[Dataset records]
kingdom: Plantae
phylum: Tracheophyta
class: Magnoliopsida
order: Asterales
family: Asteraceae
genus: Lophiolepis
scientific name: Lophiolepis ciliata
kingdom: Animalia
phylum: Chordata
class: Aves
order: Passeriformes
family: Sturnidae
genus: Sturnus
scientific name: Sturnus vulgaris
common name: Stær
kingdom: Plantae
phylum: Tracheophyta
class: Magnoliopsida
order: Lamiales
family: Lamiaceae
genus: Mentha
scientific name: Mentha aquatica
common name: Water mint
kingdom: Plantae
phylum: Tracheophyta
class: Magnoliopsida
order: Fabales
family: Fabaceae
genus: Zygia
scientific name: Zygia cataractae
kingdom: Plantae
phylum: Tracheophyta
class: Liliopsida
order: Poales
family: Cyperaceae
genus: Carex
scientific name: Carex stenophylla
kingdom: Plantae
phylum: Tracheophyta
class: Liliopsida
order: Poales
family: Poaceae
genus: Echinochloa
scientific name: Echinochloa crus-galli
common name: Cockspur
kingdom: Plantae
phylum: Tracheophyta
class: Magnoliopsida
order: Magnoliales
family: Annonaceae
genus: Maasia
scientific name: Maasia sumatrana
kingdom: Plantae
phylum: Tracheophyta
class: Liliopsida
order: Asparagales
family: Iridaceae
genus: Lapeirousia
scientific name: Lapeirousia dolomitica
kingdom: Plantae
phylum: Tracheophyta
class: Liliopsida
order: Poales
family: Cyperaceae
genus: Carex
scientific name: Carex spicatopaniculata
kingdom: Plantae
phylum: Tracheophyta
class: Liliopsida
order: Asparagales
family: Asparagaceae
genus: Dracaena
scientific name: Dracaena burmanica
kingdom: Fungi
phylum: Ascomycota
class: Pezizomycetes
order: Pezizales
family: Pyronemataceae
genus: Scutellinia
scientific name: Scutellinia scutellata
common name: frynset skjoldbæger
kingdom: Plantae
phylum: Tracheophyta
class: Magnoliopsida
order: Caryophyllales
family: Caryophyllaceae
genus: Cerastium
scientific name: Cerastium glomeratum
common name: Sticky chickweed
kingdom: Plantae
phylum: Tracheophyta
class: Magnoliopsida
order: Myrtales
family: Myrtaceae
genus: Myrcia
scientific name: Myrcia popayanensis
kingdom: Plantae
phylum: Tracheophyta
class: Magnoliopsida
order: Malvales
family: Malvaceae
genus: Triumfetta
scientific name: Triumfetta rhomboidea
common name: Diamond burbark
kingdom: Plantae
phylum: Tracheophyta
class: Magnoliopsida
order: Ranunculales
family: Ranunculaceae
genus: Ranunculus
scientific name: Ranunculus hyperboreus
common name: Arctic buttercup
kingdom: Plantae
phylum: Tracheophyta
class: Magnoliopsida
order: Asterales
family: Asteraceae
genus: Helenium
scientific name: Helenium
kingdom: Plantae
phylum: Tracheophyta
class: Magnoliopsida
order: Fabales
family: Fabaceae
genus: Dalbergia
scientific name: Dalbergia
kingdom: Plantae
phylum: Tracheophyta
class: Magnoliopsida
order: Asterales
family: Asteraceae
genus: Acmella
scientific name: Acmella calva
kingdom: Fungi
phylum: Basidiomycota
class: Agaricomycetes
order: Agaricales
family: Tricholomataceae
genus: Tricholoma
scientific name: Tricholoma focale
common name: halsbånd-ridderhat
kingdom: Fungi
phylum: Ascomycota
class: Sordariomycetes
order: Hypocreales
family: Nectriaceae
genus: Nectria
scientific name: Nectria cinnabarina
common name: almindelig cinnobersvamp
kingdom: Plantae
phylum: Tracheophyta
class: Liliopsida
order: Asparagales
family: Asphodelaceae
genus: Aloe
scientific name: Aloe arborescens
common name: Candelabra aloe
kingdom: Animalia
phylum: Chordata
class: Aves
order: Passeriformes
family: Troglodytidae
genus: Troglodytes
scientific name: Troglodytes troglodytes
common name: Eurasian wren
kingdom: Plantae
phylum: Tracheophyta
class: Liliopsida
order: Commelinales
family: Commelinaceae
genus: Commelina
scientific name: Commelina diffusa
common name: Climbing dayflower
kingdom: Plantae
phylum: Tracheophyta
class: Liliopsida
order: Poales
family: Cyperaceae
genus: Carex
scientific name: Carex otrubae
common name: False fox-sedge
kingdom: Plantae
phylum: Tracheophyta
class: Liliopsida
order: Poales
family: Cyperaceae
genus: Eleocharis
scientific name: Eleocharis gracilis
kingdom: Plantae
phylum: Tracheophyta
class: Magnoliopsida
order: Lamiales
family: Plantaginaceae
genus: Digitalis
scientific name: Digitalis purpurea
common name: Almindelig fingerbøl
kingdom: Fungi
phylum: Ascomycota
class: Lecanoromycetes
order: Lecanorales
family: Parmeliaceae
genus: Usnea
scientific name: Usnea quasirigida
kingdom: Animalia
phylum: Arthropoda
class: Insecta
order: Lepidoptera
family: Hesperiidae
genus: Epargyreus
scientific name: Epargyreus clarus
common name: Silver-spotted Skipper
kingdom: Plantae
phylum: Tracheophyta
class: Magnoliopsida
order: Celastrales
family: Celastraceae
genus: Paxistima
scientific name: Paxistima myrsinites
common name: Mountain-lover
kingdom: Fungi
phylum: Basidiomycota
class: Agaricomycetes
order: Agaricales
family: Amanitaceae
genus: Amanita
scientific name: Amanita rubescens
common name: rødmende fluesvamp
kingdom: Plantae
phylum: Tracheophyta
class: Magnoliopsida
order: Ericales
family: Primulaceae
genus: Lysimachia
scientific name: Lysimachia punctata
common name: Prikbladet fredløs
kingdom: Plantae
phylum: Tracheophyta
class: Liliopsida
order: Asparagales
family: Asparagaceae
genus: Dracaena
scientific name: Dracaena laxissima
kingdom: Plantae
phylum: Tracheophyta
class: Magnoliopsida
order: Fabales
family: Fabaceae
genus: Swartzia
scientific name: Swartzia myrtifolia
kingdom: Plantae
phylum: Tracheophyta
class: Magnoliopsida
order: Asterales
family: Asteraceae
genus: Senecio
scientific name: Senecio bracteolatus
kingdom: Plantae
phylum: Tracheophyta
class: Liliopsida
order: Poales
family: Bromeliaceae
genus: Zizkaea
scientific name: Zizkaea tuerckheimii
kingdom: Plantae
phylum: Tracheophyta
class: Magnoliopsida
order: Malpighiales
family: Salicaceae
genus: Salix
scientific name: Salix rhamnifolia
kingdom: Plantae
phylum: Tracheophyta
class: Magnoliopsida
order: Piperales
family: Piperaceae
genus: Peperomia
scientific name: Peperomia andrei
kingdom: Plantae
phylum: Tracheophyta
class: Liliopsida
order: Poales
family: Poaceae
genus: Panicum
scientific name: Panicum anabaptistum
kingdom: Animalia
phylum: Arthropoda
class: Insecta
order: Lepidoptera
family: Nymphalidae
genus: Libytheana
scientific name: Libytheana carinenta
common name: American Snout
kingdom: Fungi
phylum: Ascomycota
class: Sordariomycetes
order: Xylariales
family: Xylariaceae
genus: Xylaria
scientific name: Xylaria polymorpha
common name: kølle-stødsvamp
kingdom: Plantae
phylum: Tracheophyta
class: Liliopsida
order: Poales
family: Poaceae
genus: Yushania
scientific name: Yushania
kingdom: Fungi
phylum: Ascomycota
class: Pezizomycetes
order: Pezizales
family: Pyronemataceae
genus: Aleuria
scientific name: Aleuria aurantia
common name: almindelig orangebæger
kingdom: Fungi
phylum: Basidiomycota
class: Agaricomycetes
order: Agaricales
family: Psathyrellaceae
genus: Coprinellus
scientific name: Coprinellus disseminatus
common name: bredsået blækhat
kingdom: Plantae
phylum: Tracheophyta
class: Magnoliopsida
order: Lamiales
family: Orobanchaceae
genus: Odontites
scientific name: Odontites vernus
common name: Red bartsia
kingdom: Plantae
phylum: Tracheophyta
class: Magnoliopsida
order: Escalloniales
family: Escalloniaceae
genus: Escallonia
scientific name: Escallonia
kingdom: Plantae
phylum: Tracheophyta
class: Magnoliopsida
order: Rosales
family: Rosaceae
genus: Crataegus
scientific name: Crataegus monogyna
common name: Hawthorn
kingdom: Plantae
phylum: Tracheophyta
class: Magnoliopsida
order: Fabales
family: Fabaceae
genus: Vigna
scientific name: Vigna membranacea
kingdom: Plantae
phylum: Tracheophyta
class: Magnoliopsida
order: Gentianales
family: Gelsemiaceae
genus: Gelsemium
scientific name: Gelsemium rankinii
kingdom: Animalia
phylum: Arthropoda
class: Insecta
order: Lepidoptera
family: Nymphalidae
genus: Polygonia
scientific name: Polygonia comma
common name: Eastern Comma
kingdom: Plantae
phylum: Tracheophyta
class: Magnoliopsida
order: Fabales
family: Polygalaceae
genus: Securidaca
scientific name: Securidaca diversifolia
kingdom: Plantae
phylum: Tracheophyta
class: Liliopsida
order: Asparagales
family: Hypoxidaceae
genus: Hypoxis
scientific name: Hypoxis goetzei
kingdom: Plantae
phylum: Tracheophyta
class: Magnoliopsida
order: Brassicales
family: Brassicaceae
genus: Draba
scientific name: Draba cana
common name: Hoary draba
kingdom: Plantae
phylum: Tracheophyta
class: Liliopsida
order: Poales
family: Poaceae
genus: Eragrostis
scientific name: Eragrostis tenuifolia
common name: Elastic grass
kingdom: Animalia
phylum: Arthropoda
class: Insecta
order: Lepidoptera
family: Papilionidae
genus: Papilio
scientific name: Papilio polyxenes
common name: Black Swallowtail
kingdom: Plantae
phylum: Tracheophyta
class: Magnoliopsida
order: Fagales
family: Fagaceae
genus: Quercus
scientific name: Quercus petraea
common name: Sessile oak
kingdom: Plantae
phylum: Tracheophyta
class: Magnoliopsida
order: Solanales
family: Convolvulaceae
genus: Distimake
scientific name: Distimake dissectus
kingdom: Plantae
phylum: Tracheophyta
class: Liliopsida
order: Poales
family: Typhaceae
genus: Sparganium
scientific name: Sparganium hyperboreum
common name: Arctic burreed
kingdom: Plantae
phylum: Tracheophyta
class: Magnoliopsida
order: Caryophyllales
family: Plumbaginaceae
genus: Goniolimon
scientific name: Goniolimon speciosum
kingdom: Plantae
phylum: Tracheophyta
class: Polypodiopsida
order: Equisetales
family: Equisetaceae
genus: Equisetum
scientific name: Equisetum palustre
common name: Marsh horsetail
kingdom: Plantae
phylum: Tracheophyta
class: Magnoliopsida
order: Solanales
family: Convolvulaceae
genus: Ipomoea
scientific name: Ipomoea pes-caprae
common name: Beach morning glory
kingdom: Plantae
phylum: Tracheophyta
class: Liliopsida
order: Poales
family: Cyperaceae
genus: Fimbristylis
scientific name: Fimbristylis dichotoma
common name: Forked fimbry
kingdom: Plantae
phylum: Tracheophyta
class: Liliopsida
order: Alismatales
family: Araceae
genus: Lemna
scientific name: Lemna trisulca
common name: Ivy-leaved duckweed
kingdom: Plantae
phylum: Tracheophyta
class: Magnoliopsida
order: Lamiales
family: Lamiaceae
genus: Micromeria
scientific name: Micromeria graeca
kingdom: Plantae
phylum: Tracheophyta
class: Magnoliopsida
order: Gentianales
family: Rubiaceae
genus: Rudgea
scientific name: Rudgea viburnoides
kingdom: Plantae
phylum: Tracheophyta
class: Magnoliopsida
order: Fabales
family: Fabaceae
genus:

Task directions
Express the lines from the start of the entries through the line with "genus: Sturnus" as a JSON list of strings, one string per line, leaving out any blank lines.

Problem solution
[
  "kingdom: Plantae",
  "phylum: Tracheophyta",
  "class: Magnoliopsida",
  "order: Asterales",
  "family: Asteraceae",
  "genus: Lophiolepis",
  "scientific name: Lophiolepis ciliata",
  "kingdom: Animalia",
  "phylum: Chordata",
  "class: Aves",
  "order: Passeriformes",
  "family: Sturnidae",
  "genus: Sturnus"
]